╭─ Extract
I'm trying to synthesize data for a Monte Carlo simulation. I have a stationary random process $x$ and can readily estimate its covariance matrix $S$. I know that if the increments of the process are normally distributed, the Cholesky Decomposition

$LL^T = S$

can be used to generate processes $y$ which posses the same covariance as the original process using

$Lv = y$,

where $v$ is a zero mean, unit variance vector with normally distributed elements.

Unfortunately the processes I am considering are not always normally distributed, but can be transformed fairly nicely using the Box-Cox transform. My question is: is it feasible to apply the Box-Cox transform $x_\lambda = f_\lambda(x)$ and use this process to estimate a new covariance matrix $S_\lambda$ which I could then use to generate the process $y_\lambda$. Finally I could use the inverse Box-Cox transform to get the process back into the original domain (which I need), i.e., $f^{-1}(y_\lambda)$?

Is such an approach sound? I'm concerned that something may be lost during the transformations or a bias introduced.
╰─
╭─ Record excerpts
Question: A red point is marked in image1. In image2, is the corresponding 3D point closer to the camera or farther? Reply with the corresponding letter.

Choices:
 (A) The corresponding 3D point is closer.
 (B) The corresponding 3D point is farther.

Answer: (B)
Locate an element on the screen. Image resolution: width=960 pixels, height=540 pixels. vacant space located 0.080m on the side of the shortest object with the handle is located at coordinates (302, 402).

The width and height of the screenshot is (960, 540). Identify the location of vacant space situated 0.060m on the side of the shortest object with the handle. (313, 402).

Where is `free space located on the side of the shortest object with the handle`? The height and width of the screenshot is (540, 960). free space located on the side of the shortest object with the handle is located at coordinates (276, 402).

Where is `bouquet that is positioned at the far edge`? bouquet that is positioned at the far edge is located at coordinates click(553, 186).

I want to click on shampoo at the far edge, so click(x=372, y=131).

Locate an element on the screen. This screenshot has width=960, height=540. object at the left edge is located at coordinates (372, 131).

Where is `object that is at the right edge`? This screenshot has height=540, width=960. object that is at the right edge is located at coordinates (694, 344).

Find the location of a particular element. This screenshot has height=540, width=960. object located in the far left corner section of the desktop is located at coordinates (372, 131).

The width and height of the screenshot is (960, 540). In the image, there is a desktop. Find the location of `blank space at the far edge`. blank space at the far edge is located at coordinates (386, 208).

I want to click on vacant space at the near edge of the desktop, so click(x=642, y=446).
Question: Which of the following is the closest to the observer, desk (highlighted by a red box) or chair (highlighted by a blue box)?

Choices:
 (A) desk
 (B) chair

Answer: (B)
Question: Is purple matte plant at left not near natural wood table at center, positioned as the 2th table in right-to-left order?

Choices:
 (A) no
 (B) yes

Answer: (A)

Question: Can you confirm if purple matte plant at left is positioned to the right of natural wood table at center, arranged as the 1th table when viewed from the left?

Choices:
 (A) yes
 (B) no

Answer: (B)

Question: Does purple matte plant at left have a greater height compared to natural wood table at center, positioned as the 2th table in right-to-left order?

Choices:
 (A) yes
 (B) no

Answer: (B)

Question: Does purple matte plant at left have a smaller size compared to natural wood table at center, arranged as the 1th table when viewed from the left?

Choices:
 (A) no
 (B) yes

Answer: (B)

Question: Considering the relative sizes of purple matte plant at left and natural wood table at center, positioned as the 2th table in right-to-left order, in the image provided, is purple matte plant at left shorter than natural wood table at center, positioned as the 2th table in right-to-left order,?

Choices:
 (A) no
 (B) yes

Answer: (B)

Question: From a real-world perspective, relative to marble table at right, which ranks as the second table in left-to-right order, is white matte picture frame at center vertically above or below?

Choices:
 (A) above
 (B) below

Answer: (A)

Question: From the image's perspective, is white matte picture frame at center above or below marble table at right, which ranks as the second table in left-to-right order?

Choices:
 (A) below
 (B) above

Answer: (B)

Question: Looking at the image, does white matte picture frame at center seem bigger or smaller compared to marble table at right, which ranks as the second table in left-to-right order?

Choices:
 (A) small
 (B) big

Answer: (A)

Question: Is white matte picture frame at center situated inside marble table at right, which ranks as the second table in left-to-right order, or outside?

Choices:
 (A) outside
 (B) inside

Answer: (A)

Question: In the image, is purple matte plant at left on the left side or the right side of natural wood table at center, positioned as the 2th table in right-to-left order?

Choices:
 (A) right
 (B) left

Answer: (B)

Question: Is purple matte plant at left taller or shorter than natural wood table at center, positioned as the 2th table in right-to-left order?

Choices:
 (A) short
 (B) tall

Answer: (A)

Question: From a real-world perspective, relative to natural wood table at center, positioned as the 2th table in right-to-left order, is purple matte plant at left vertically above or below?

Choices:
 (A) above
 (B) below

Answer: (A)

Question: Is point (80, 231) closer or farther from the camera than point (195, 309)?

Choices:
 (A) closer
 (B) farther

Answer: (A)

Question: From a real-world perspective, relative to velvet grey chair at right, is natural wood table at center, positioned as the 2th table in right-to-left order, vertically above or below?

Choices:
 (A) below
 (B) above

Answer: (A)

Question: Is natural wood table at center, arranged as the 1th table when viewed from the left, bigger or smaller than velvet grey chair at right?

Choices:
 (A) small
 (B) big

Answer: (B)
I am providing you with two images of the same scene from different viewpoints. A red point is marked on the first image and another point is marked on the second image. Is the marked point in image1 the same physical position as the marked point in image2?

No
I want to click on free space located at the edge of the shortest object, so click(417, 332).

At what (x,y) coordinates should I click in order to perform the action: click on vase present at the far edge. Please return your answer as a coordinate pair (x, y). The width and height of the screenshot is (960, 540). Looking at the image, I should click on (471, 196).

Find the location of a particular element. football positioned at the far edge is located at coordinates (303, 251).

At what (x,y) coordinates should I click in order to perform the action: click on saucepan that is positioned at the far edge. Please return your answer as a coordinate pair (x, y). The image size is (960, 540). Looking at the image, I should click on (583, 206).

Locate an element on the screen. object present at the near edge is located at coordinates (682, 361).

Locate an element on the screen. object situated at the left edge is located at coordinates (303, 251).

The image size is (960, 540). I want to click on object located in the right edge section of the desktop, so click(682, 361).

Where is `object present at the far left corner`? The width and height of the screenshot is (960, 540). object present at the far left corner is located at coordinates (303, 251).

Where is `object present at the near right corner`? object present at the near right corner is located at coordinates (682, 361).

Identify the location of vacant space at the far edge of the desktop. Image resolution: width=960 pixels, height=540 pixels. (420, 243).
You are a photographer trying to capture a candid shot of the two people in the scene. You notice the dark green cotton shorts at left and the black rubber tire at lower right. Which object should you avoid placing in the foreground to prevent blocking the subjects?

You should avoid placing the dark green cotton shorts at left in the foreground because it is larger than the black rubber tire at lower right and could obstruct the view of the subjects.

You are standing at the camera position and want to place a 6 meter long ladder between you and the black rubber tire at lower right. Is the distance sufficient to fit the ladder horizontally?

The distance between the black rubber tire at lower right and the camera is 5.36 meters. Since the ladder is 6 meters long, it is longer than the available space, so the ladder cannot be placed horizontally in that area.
╰─
**Description of the task:** Output the passage from the Monte Carlo simulation question, beginning at the words "can be used" and stopping after the words "a bias introduced.".

**Result below:**
can be used to generate processes $y$ which posses the same covariance as the original process using

$Lv = y$,

where $v$ is a zero mean, unit variance vector with normally distributed elements.

Unfortunately the processes I am considering are not always normally distributed, but can be transformed fairly nicely using the Box-Cox transform. My question is: is it feasible to apply the Box-Cox transform $x_\lambda = f_\lambda(x)$ and use this process to estimate a new covariance matrix $S_\lambda$ which I could then use to generate the process $y_\lambda$. Finally I could use the inverse Box-Cox transform to get the process back into the original domain (which I need), i.e., $f^{-1}(y_\lambda)$?

Is such an approach sound? I'm concerned that something may be lost during the transformations or a bias introduced.